2011 - ISBTS 2011 Symposium
Oral Communications 16: Long Term Outcomes
21.318 - Long term follow-up of patients referred for intestinal or multivisceral transplantation - the nordic experience
Presenter: Jonas, Varkey, Partille, Sweden
Authors: Jonas Varkey1, Magnus Simrén1, Gustaf Herlenius2
Long term follow-up of patients referred for intestinal or multivisceral transplantation - the nordic experience
Jonas Varkey1, Magnus Simrén1, Gustaf Herlenius2
1Department of Internal Medicine, The Sahlgrenska University Hospital, Gothenburgh, Sweden; 2Department of Transplantation, Faculty of Surgery, The Sahlgrenska University Hospital, Gothenburgh, Sweden
Introduction: Suggestions regarding a pre-emptive approach have been proposed since the outcome of transplantation has improved. However, the major issue is the long term survival after transplantation in comparison to continued home parenteral nutrition (HPN).
Aim: To investigate the outcome of patients evaluated for intestinal (ITx) or multivisceral transplantation (MvTx).
Methods: All patients referred for ITx or MvTx to the Sahlgrenska University Hospital and HRH Queen Silvia Children´s hospital from February 1998 to March 2010, 43 adults (median age 44(20-67) years; 27F) and 19 children (median age 6(0.5-13) years; 11F) were included.
Patient assessment was done by a multidisciplinary team and criteria for enrolment on the waiting list were based on standardized guidelines.
Results: 19(43%) adults and 11(58%) children were listed for Tx. Of these, 15 adults and 5 children underwent Tx.
A comparison of the 2 and 5 year survival rate was done between different patient groups. In the Tx patients, there was a difference of 78% and 60% whereas the difference in the probable future candidates was 95% and 79%. However among patients awaiting Tx the survival was 40% and in the non-accepted patients 55%.
The 2 year survival rate in the transplanted patients between the time eras 1998-2002 vs 2003-2009 tends to show an improvement of 57% and 85% respectively (p=0.15).
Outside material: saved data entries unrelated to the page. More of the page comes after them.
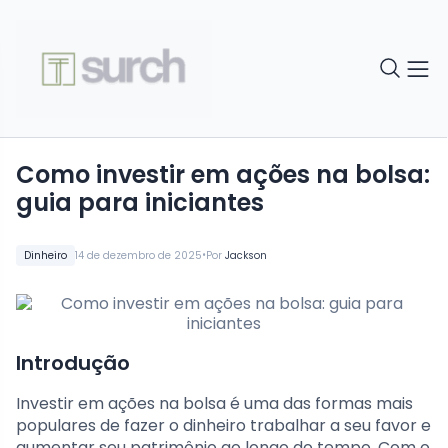
Como investir em ações na bolsa:
guia para iniciantes
•
Dinheiro
14 de dezembro de 2025
Por
Jackson
Introdução
Investir em ações na bolsa é uma das formas mais
populares de fazer o dinheiro trabalhar a seu favor e
aumentar seu patrimônio ao longo do tempo. Com o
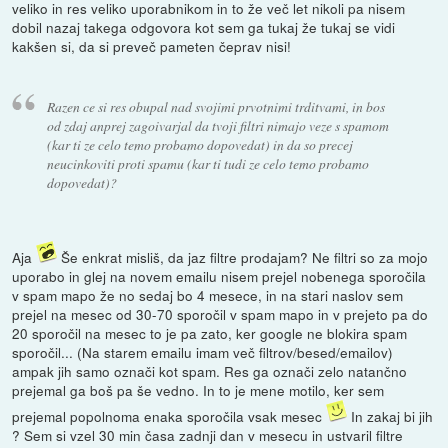
veliko in res veliko uporabnikom in to že več let nikoli pa nisem
dobil nazaj takega odgovora kot sem ga tukaj že tukaj se vidi
kakšen si, da si preveč pameten čeprav nisi!
Razen ce si res obupal nad svojimi prvotnimi trditvami, in bos
od zdaj anprej zagoivarjal da tvoji filtri nimajo veze s spamom
(kar ti ze celo temo probamo dopovedat) in da so precej
neucinkoviti proti spamu (kar ti tudi ze celo temo probamo
dopovedat)?
Aja
Še enkrat misliš, da jaz filtre prodajam? Ne filtri so za mojo
uporabo in glej na novem emailu nisem prejel nobenega sporočila
v spam mapo že no sedaj bo 4 mesece, in na stari naslov sem
prejel na mesec od 30-70 sporočil v spam mapo in v prejeto pa do
20 sporočil na mesec to je pa zato, ker google ne blokira spam
sporočil... (Na starem emailu imam več filtrov/besed/emailov)
ampak jih samo označi kot spam. Res ga označi zelo natančno
prejemal ga boš pa še vedno. In to je mene motilo, ker sem
prejemal popolnoma enaka sporočila vsak mesec
In zakaj bi jih
? Sem si vzel 30 min časa zadnji dan v mesecu in ustvaril filtre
The study of total mortality in the adults shows the following: Transplanted -53%; awaiting Tx -50%; non-accepted patients-29%. In children, 67% of those awaiting Tx and 13% of the non-accepted patients died. All of the transplanted children survived.
The causes of death were as follows: patients awaiting Tx- 100% related to HPN; transplanted patients -63% Tx related factors and non-candidates- 43% due to comorbibities. The deceased children died due to HPN related complications.
Conclusion: Our results confirm the poor prognosis in patients awaiting intestinal transplantation and support the potential lifesaving role of timely transplantation in a selected group of patients.